Centuries of chaotic violence preceded Homer. This troubled time, the Helladic Dark Ages (cir. 1150 - 800 B.C.), appears to have been ruled by marauding hordes of pirate-raiders like Achilles, Odysseus and the other city-sacking Achaeans described in the Homeric songs. Throughout this long reign of terror, except for occasional visits by squatters, cities in the Greek-speaking world were abandoned. Their former settlers, like Homer's Trojans, had been slaughtered or carried off into slavery, or they had fled into hiding in remote places like mountainous Arcadia and the island of Cyprus where the old ways were pastoralized (as I argue in Lesson 10 preserved on diphtherā, cattle hides).
And so, doesn`t it make sense that this would have created entire cultures suffering a form of P.T.S.D, stunned and struggling to understand a world gone mad externally, and at the same time trying to ratify the internal, or come to terms with the "concepts" of gods and goddesses and why their particular favored One, had lost the battle and left them in the current state.
"Faith" on all sides, and all around, must have been shaken to the core. Many times.
It seems that the language in use at that time and the propensity to substitute an animal symbol for that of a human, or humans, was a common knowledge and everyone understood it.
Of course the way I`m understanding this, may be totally nonsensical, and the comparisons I`m making are only made, because these are the ones I know best and so have used here, though they do seem to hold a little weight, along side this sort of mythology/symbolism.
For instance, compare the symbology in the creation myth of the Algonquins;
The whole earth was submerged,( a water symbol often indicated the flow of time, or conflict as in war) but a few persons survived.
They had (taken refuge) on the back of a turtle, who had reached so (great an age) that his shell was mossy, like the bank of a rivulet. ( this probably indicates the remnant of an ancient civilization) In this (forlorn condition) a loon flew that way, which they asked to dive and bring up land.
He complied, but found no bottom.
Then he (flew far away), and returned with a small quantity of earth in his bill.
Guided by him, (the turtle swam to the place), where a spot of dry land was found.
There the survivors settled and (re-peopled the land) this clearly indicates that a new civilization was formed out of an old, or in an old place.

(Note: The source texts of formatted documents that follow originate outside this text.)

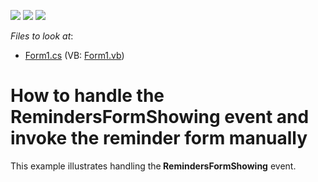 <!-- default badges list -->
![](https://img.shields.io/endpoint?url=https://codecentral.devexpress.com/api/v1/VersionRange/128635119/13.1.4%2B)
[![](https://img.shields.io/badge/Open_in_DevExpress_Support_Center-FF7200?style=flat-square&logo=DevExpress&logoColor=white)](https://supportcenter.devexpress.com/ticket/details/E3000)
[![](https://img.shields.io/badge/📖_How_to_use_DevExpress_Examples-e9f6fc?style=flat-square)](https://docs.devexpress.com/GeneralInformation/403183)
<!-- default badges end -->
<!-- default file list -->
*Files to look at*:

* [Form1.cs](./CS/RemindersFormExample/Form1.cs) (VB: [Form1.vb](./VB/RemindersFormExample/Form1.vb))
<!-- default file list end -->
# How to handle the RemindersFormShowing event and invoke the reminder form manually


<p>This example illustrates handling the<strong> RemindersFormShowing</strong> event.</p>

<br/>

The new,"Turtle island".
So, this is more a tale of relocation and reconstruction than a "creation myth."
The Loon of course is a "clan symbol" or the representation of a particular people or tribe.
It seems that this Loon clan/tribe, was sent out to find "new land" for the people of the old turtle (island) who were seeking an escape from, and or, a new direction/growth or freedom from oppression or "submersion" in a thing that required escape.
The Loon in fact, famous for his "forlorn cry" is one of the first "creatures" mentioned in the oldest Abenaki Gluscap( culture hero) stories!
In relation to all this, ancient images of Athena standing with one foot on a turtle, and the fact that the Aegean "turtle" coin, was the first hard money ever minted, may be complete coincidence, though much other native symbolism is clearly indicative of an ancient "goddess worship" underlying the whole.
Long straight hair,( or woman's hair) as a symbol of thought process, indicating "long and straight thinking" while short or curly hair, indicative of short thought,or crooked thinking, also cutting off of hair, no thought, just internal pain, all bad feeling and self absorbed and no one would seek the council of such a person , in such a state for obvious reasons.
Braided hair, was to show a joining or combination of two or more tribal cultures, into one.
Everything had a meaning and a symbol for it. And I don`t know if it`s the case or not, but it seems to me that the whole underlying meaning of everything, is in a spiritual sense, and all of the oldest symbols are for great inner struggles, more then for any outer ones.
In other words people survive just about anything,as history shows, but how they survive and what they become, is truly what the real battle is all about!
So, could the underlying meaning of sacrificing a bull for instance, have been symbolic of attempting to kill a male principle? Or the sacrifice of a gentle animal, a feminine one? The killing of Zeus's cattle, was the actual killing of his "men"?
Which just seems to make more sense to me anyway, then a actual blood and guts sacrifice of an animal, would make otherwise.
In the real world even today no one draws pictures of cows on their walls to glorify the death of the animal for food. But we do still think of the bull in a china shop allegory, as unrestrained destruction, or a bull as a dumb brute force, just as an example.